By Ted Belman

When it comes to the Israeli-Palestinian conflict, the political right accuses the left of pursuing a fantasy -- namely, that peace is possible. At the same time, however, the right suffers from what many consider its own fantasy: that Israel can defy the world, and particularly the U.S.

In addressing the right's "fantasy," the fact is that you can count the instances where Israeli prime ministers have defied the U.S. on the fingers of one hand.

Ben Gurion's declaration of statehood is one such example, as was his refusal to withdraw in the '48 war to the Partition line. He insisted instead on the Armistice lines. In part for his intransigence, he was punished with the creation of UNRWA.

Other instances of Israel bucking the United States include, perhaps, Eshkol's decision to pre-empt the Six-Day War and Begin's courageous decisions to bomb Iraq's nuclear reactor at Osirak, and to push on to Beirut in the first Lebanese War.

Begin, uncharacteristically, gave up every inch of the Sinai, after much pressure and prodding. He even came to the conclusion that doing it was a good thing. The most important reason was because Egypt, then Israel's biggest Arab enemy, was prepared to break the Arab rejectionist front by making peace with Israel. This was considered a very big deal at the time.

Shamir was forced to participate in the Madrid Conference in 1991 and to negotiate indirectly with the PLO. He was also forced to put Jerusalem on the table. He may have given in since he desperately needed a U.S. loan guarantee on a $10-billion line of credit in order to finance the aliya of close to one million Jews, or nearly Jews, from Russia. There may have been pressures applied to him as well, as he was dealing with James Baker, who had no love for Jews.
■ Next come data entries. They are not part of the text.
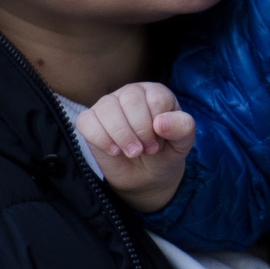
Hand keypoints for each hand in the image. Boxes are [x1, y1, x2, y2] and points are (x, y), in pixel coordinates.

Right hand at [73, 82, 195, 213]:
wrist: (146, 175)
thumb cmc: (165, 152)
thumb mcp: (182, 143)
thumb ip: (182, 128)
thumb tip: (160, 122)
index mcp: (155, 93)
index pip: (156, 98)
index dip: (159, 125)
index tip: (160, 142)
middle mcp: (131, 93)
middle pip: (131, 100)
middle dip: (141, 130)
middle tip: (147, 150)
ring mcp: (108, 105)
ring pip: (108, 108)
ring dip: (122, 135)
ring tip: (133, 153)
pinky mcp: (90, 121)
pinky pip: (86, 121)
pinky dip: (100, 139)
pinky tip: (114, 151)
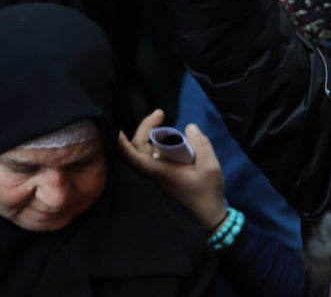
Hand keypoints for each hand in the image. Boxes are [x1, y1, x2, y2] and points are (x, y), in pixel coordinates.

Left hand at [118, 109, 227, 229]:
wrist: (208, 217)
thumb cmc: (207, 193)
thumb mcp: (210, 166)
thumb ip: (201, 144)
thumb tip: (189, 127)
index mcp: (160, 171)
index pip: (134, 157)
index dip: (122, 143)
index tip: (120, 128)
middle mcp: (154, 174)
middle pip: (138, 149)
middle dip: (145, 128)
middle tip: (161, 113)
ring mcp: (157, 178)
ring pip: (144, 154)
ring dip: (149, 137)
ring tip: (162, 123)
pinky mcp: (163, 179)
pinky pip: (151, 159)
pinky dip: (154, 146)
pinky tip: (166, 139)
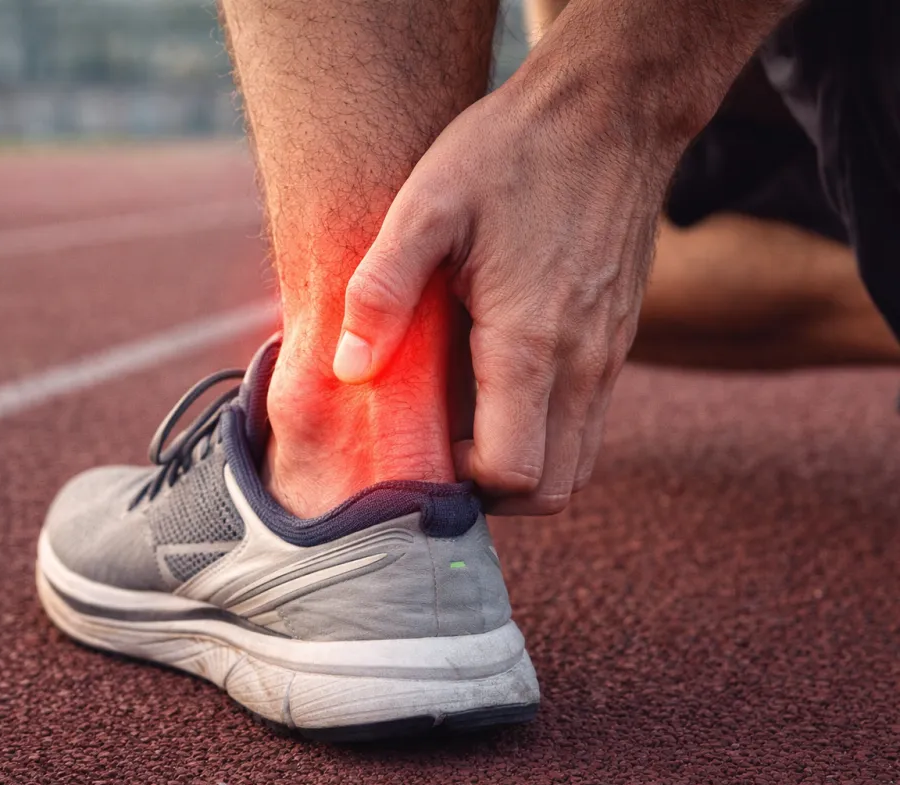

Thanks to the pressure and threats that Shamir and therefore Israel were subject to, Rabin, when he became prime minister, opted to bypass the pressure and to secretly negotiate a deal directly with Arafat, the head of the PLO. What resulted was the Declaration of Principles in 1993 and the Interim Agreement in 1995, together known as the Oslo Accords. These agreements were favorable to Israel, as the U.S. was not in a position to support the Palestinian position. That is not to say that it wasn't a huge mistake to invite Arafat back into Judea and Samaria. It was.

After Rabin's assassination, Benjamin Netanyahu, in 1996, narrowly defeated Shimon Peres for the job of prime minister. He based his campaign on his rejection of the Oslo Accords or on his demand for reciprocity before Israel would act on them. Within two years, though, he betrayed his longstanding positions and signed the Wye Agreement, in which let the PA control 40% of the territories, as required by Oslo, without demanding reciprocity. Douglas Feith explains the significance of the agreement in "Wye and the Road to War," at Commentary.

It was a known fact that Pres. Clinton had promised to release Jonathan Pollard, but I doubt that this was why Netanyahu signed the agreement. He may have thought he had no choice but to continue the Oslo process, even in the face of Arafat's non-compliance. In any event, it contributed to his defeat at the hands of Ehud Barak in the elections one year later.